> BRANO DA ESAMINARE:
=-=-=

Christian Bernabè, Salumificio Trentino (B2 masch)

Ok ragazzi, chiedo scusa ma è pur sempre estate ormai… Quindi scusate se questo giro per il “Personaggio” mi metto bermuda rosse, canotta giallo-viola di Kobe Bryant, mutandoni ascellari, ciabatte fucsia e occhiali da sole e me ne vado sul Garda. Macchè vacanza, se mi prendo alcuni giorni senza rompere le scatole al mondo pallavolistico di casa nostra è perché me ne sono andato a Cuneo, non certo sul Garda. Sul lago ci vado questo giro, ma stavolta per rompere le scatole come solo io posso fare. E questo giro tocca al buon Christian Bernabè, libero del Salumificio Trentino C9 Arco Riva già retrocesso ma soprattutto una delle bandiere della pallavolo di casa nostra. Professione libero. Libero di volare. Libero si sognare. Libero di essere sé stesso. Per noi giornalai fare titoli o pseudo-tali con libero è anche facile. Meno facile è farlo il libero, è vestire una maglia diversa e un ruolo completamente diverso da quello di tutti i suoi compagni di squadra. “Avrei voluto fare il portiere, era vestito meglio e stava fermo” cantavano i Bluvertigo e questo è applicabile anche per il libero nella pallavolo. E allora col buon “Berna”, storico ex portacolori dell’Argentario, andiamo anche a scoprire cosa serve per esser un buon libero. Andiamo a scoprire questo personaggio con la maglia diversa. Buona lettura!!

Ciao Christian, come stai?
“Tutto bene dai, tu?”
Ho passato momenti migliori ma non mi lamento mai. Vado subito al sodo, cos’è mancato quest’anno al Salumificio Trentino?
”Però, parti subito con domande facili è? Non è facile rispondere. Certo rispetto all’anno precedente per l’Arco erano cambiate molto cose, molti ragazzi erano alla prima esperienza in un campionato come la B2 quindi non c’era l’esperienza per la gestione delle partite e dei giocatori. E la mia è una critica costruttiva. Non dico che ci sia stata superficialità nell’affrontare questa stagione perché non è assolutamente così, ma non si aveva l’esperienza necessaria. Il C9 ha tantissima esperienza di giovanile ma questa era la prima volta che la loro prima squadra si cimentava con un campionato di questo livello e quasi tutti noi lavoriamo durante il giorno e la pallavolo è uno sfogo la sera. Mentre se guardiamo tutte le squadre di vertice hanno almeno due o tre professionisti, gente che in tutto il giorno fa solo quello. Noi sbaglieremmo tanto, ma solo chi non lavora tutto il giorno poi può non sbagliare nemmeno una palla in partita”.

=-=-=

> DATI ESTRATTI:

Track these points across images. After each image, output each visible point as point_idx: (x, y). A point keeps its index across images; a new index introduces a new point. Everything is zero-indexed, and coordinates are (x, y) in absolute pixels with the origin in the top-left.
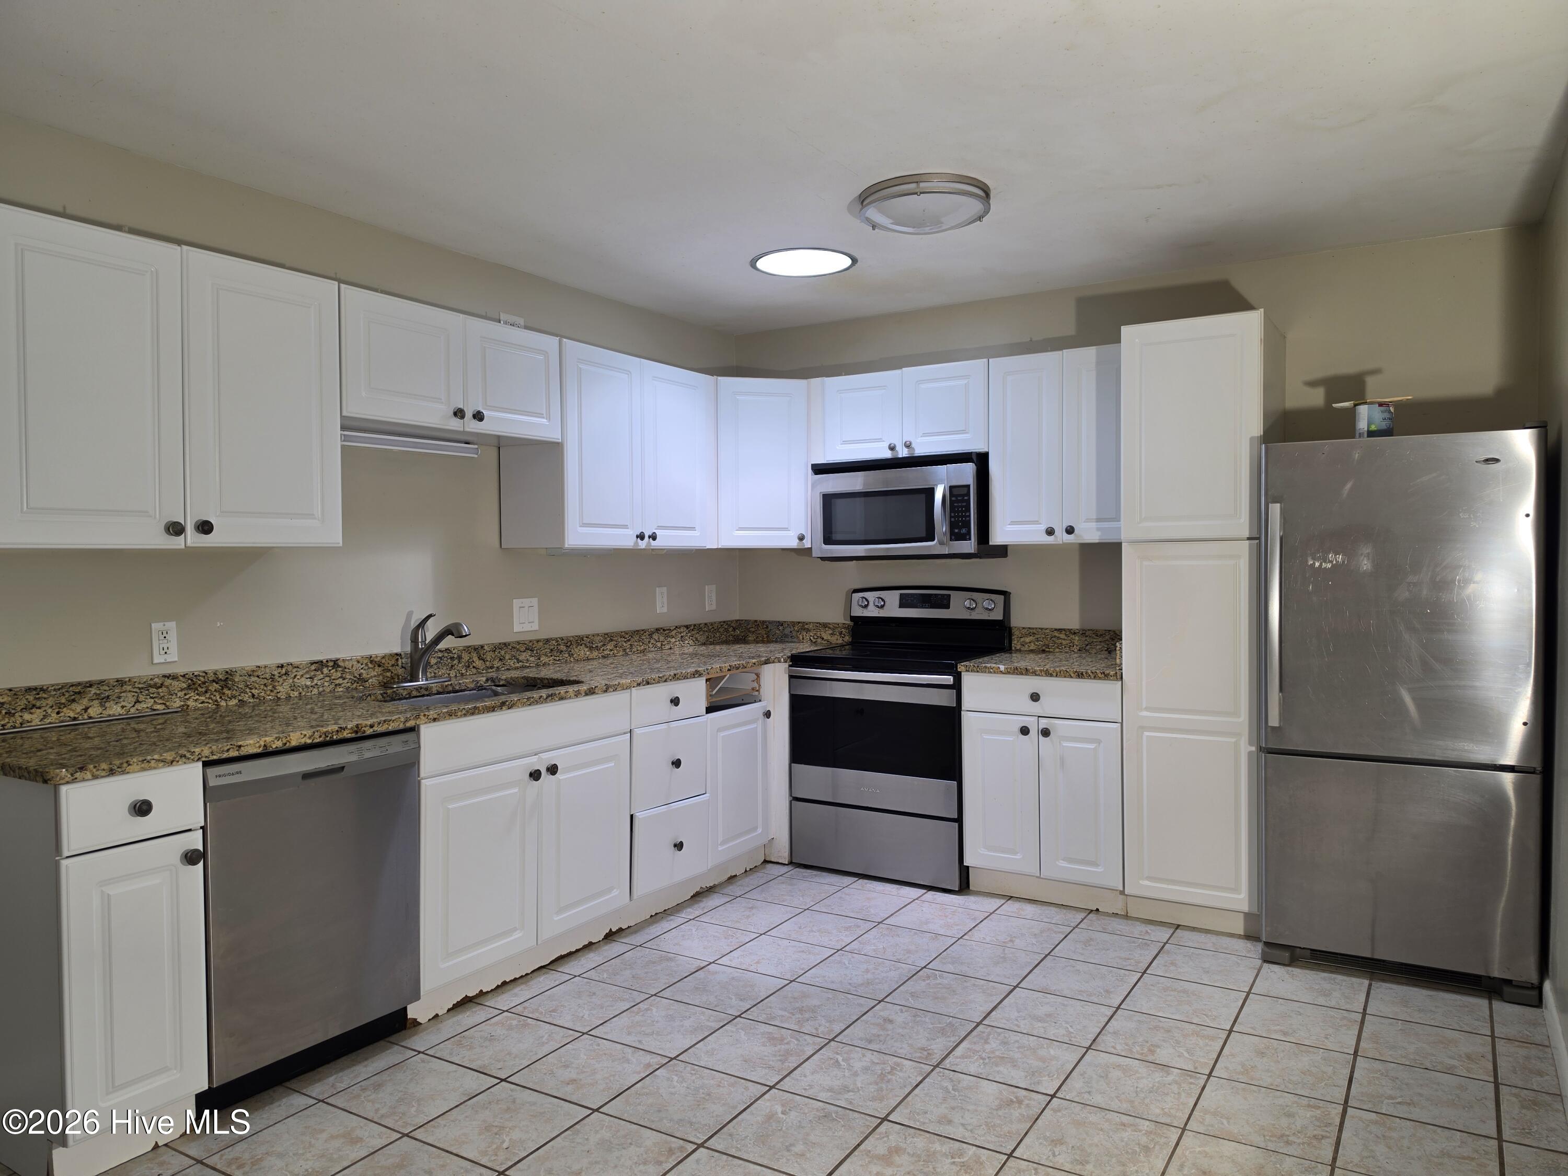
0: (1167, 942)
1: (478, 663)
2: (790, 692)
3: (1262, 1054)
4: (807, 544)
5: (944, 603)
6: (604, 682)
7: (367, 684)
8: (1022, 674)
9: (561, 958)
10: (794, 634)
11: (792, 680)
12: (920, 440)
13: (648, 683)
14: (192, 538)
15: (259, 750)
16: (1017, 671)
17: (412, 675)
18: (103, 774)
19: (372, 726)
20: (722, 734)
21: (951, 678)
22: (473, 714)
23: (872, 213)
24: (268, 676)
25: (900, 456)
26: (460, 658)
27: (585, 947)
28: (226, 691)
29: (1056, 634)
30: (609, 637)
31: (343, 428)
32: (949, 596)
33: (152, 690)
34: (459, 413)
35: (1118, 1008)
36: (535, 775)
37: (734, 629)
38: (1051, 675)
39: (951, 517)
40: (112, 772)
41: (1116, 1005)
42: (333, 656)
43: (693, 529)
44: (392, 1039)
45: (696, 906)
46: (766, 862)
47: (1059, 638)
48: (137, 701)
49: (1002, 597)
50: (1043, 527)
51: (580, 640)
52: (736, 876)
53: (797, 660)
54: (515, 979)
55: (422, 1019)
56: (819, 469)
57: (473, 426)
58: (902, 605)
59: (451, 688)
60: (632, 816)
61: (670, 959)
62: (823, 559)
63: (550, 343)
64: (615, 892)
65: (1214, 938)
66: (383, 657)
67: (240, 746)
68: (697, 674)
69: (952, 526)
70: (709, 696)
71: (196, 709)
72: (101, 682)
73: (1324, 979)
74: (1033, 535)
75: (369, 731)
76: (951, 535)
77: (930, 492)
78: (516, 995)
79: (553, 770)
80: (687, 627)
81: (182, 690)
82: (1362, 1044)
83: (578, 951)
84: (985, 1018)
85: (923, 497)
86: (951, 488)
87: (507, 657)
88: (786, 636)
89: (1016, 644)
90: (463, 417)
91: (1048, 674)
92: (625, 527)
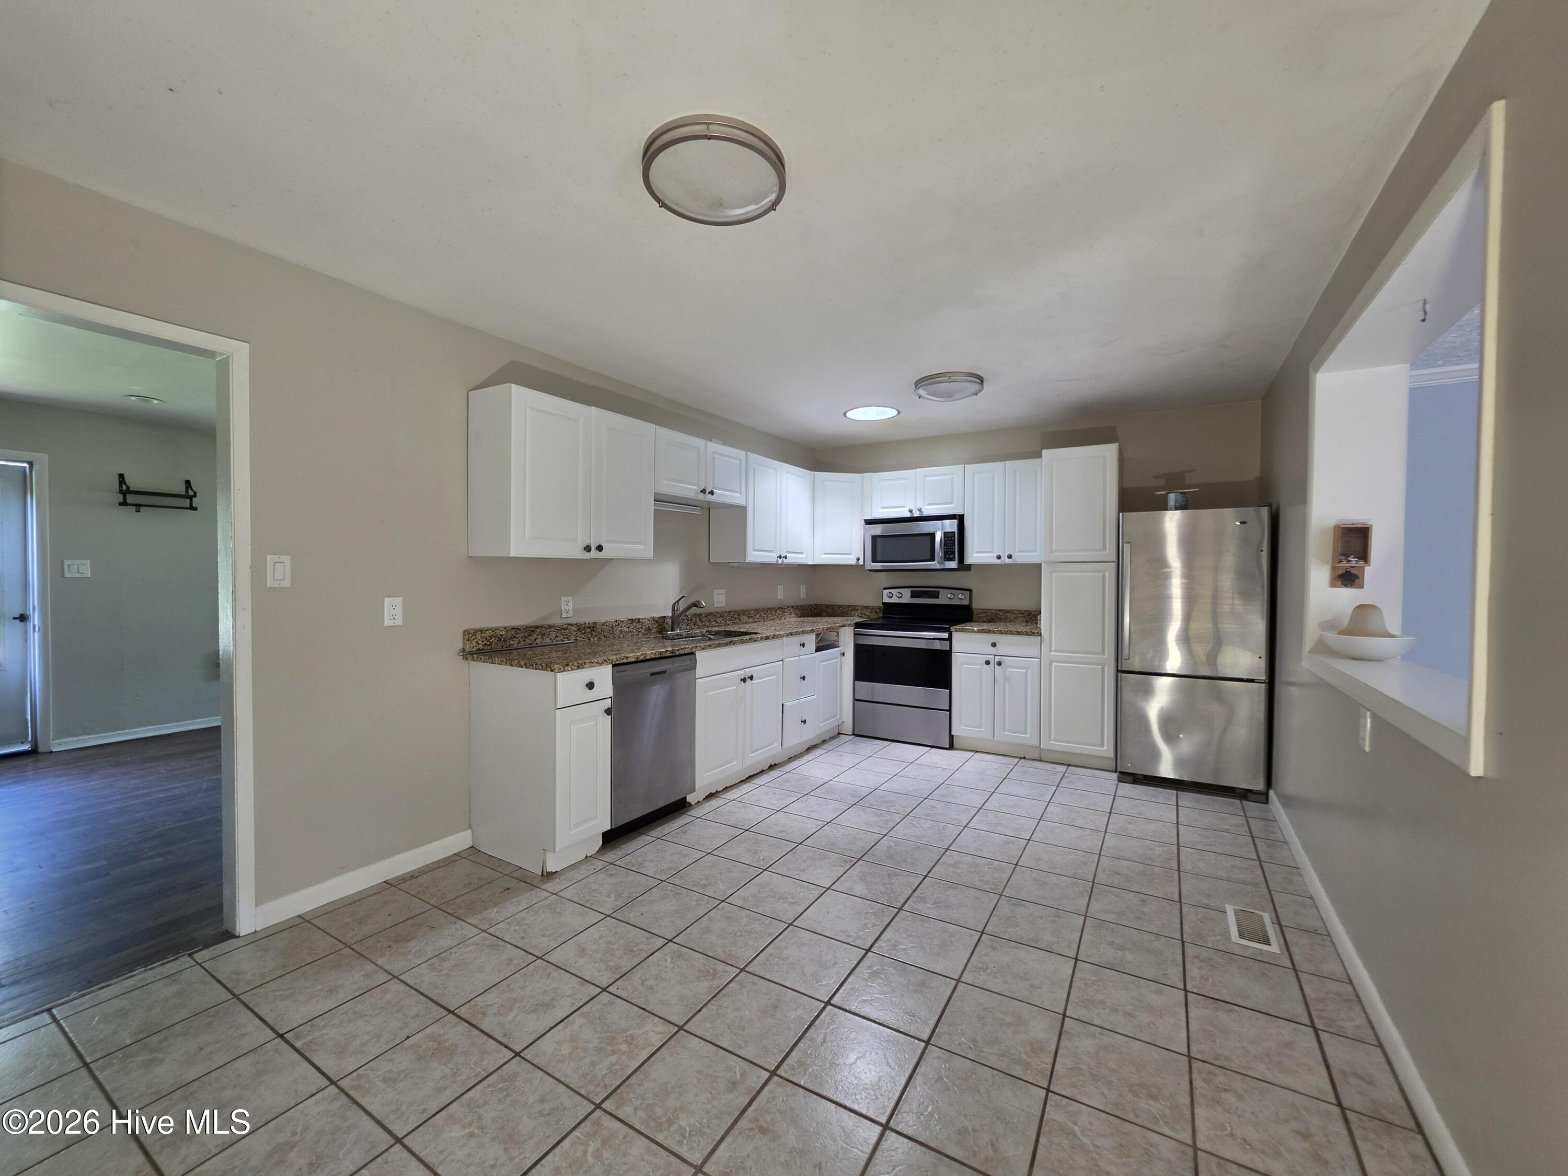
0: (1065, 772)
1: (699, 623)
2: (854, 642)
3: (1130, 823)
4: (861, 562)
5: (936, 595)
6: (772, 634)
7: (651, 632)
8: (986, 633)
9: (750, 777)
10: (849, 612)
11: (856, 636)
12: (926, 507)
13: (791, 635)
14: (594, 554)
15: (634, 660)
16: (983, 631)
17: (672, 628)
18: (576, 668)
19: (678, 650)
20: (823, 664)
21: (947, 634)
22: (719, 647)
23: (921, 391)
24: (611, 626)
25: (915, 516)
26: (691, 620)
27: (760, 772)
28: (593, 633)
29: (997, 612)
30: (757, 611)
31: (655, 500)
32: (938, 592)
33: (563, 631)
34: (703, 491)
35: (1049, 802)
36: (744, 680)
37: (815, 609)
38: (1003, 633)
39: (944, 549)
40: (578, 667)
41: (1048, 800)
42: (638, 617)
43: (802, 553)
44: (680, 811)
45: (810, 754)
46: (839, 734)
47: (999, 615)
48: (557, 637)
49: (968, 592)
50: (995, 555)
51: (744, 612)
52: (825, 740)
53: (858, 625)
54: (731, 786)
55: (693, 803)
56: (869, 522)
57: (709, 497)
58: (912, 596)
59: (691, 635)
60: (783, 705)
61: (807, 778)
62: (870, 571)
63: (741, 454)
64: (775, 744)
65: (1090, 771)
66: (659, 618)
67: (627, 657)
68: (812, 631)
69: (945, 553)
70: (817, 643)
71: (581, 641)
72: (542, 626)
73: (1152, 790)
74: (988, 558)
75: (677, 653)
76: (944, 559)
77: (932, 536)
78: (734, 793)
79: (751, 678)
80: (793, 607)
81: (575, 631)
82: (1180, 819)
83: (757, 774)
84: (983, 806)
85: (928, 538)
86: (945, 533)
87: (712, 620)
88: (844, 613)
89: (975, 617)
90: (705, 493)
91: (1001, 633)
92: (772, 551)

=-=-=

> COMPITI DA SVOLGERE:
1) Nell'intervista a Christian Bernabè, quale ruolo ricopre lui nel Salumificio Trentino?
2) Ricopia dall'intervista a Christian Bernabè il tratto che va da "Ciao Christian, come" fino a "al Salumificio Trentino?".
I record non servono a nulla in questo lavoro.

> RISPOSTE AI COMPITI:
1) È il libero della squadra.

2)
Ciao Christian, come stai?
“Tutto bene dai, tu?”
Ho passato momenti migliori ma non mi lamento mai. Vado subito al sodo, cos’è mancato quest’anno al Salumificio Trentino?